À l’arrivée des fuyards au Port-au-Prince, l’effervescence de la classe blanche fut à son comble. Les deux assemblées, municipale et provinciale, organisèrent une troupe de quelques centaines d’hommes des régimens d’Artois et de Normandie, et de matelots de plusieurs nations, embrigadés sous les ordres du Génois Praloto, et désignés sous la dénomination de flibustiers, en mémoire des premiers fondateurs de la colonie. Cette troupe sortit de la ville avec deux pièces de canon de campagne, pour aller prendre position sur l’habitation Pernier, située dans la plaine, au bas des mornes de la Charbonnière. Cette position devait donner aux blancs le moyen de mettre les mulâtres entre deux feux, lorsqu’ils auraient fait sortir d’autres troupes du Port-au-Prince pour les attaquer. Bauvais comprit leur dessein et porta son camp sur l’habitation Métivier, située dans la montagne de Bellevue, limitrophe avec celle de la Charbonnière.

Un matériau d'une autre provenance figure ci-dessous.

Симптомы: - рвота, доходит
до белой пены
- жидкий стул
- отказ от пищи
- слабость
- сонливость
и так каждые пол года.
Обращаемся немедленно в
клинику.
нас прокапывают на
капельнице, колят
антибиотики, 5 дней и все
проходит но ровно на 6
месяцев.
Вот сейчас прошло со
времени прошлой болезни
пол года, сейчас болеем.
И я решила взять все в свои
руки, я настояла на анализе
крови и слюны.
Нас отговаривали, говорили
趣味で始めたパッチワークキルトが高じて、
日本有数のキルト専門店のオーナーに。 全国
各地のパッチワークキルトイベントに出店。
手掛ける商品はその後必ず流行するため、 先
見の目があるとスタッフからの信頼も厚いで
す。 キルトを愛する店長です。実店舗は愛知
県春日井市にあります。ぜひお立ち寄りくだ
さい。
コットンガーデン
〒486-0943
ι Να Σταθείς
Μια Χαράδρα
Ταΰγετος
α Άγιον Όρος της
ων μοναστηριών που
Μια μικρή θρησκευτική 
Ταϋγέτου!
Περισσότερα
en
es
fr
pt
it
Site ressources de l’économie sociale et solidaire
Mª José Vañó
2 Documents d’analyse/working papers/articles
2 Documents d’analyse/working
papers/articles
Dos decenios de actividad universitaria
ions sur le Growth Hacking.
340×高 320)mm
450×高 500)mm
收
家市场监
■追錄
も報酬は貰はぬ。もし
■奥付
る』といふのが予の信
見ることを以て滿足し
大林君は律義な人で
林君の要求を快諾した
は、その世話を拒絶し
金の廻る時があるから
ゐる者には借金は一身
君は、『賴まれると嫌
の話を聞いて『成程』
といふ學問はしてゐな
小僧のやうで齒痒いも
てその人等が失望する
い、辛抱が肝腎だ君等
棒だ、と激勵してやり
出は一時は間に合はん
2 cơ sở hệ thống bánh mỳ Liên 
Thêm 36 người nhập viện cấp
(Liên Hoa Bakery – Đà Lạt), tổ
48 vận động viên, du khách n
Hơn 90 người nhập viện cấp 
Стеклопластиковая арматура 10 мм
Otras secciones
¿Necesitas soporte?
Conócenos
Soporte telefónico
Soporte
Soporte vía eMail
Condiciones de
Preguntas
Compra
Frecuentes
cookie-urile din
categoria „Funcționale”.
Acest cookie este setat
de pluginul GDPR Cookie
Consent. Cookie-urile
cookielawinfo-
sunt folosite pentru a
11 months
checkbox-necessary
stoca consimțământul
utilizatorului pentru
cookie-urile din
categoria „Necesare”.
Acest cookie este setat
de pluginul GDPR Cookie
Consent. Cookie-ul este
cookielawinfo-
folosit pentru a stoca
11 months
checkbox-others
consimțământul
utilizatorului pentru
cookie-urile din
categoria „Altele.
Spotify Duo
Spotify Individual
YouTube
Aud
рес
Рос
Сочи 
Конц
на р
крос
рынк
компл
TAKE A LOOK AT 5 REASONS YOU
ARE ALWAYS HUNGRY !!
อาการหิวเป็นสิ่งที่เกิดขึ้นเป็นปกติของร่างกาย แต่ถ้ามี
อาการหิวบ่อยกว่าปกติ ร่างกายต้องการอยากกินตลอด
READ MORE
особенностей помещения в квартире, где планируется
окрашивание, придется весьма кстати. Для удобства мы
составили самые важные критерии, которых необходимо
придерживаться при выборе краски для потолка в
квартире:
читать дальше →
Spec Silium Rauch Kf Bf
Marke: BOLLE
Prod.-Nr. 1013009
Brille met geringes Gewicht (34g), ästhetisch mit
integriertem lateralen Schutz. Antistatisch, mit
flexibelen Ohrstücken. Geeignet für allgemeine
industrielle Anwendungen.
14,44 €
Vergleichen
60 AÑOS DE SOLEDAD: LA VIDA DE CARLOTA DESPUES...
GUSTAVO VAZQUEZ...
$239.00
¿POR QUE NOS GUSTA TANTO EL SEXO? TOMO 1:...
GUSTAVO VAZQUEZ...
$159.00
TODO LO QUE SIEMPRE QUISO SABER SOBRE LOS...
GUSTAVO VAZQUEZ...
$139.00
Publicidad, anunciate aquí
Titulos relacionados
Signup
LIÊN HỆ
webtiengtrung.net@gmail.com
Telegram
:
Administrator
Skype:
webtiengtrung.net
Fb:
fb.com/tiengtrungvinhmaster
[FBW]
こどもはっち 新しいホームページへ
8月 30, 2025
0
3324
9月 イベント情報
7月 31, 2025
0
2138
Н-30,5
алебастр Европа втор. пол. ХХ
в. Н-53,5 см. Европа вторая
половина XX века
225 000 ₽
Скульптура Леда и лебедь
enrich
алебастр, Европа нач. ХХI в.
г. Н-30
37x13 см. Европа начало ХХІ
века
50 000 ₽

Avant la réunion de Diègue, plusieurs ateliers d’esclaves s’étaient agités dans la paroisse du Port-au-Prince ; mais les blancs avaient facilement réprimé ces mouvemens qui n’étaient point concertés. Après cette réunion, d’autres mouvemens séditieux avaient eu lieu dans les montagnes abandonnées par les blancs[1]. Quelques centaines de ces esclaves vinrent se réunir aux hommes de

  1. Lettre de Hanus de Jumécourt à Blanchelande, du 30 septembre 1791.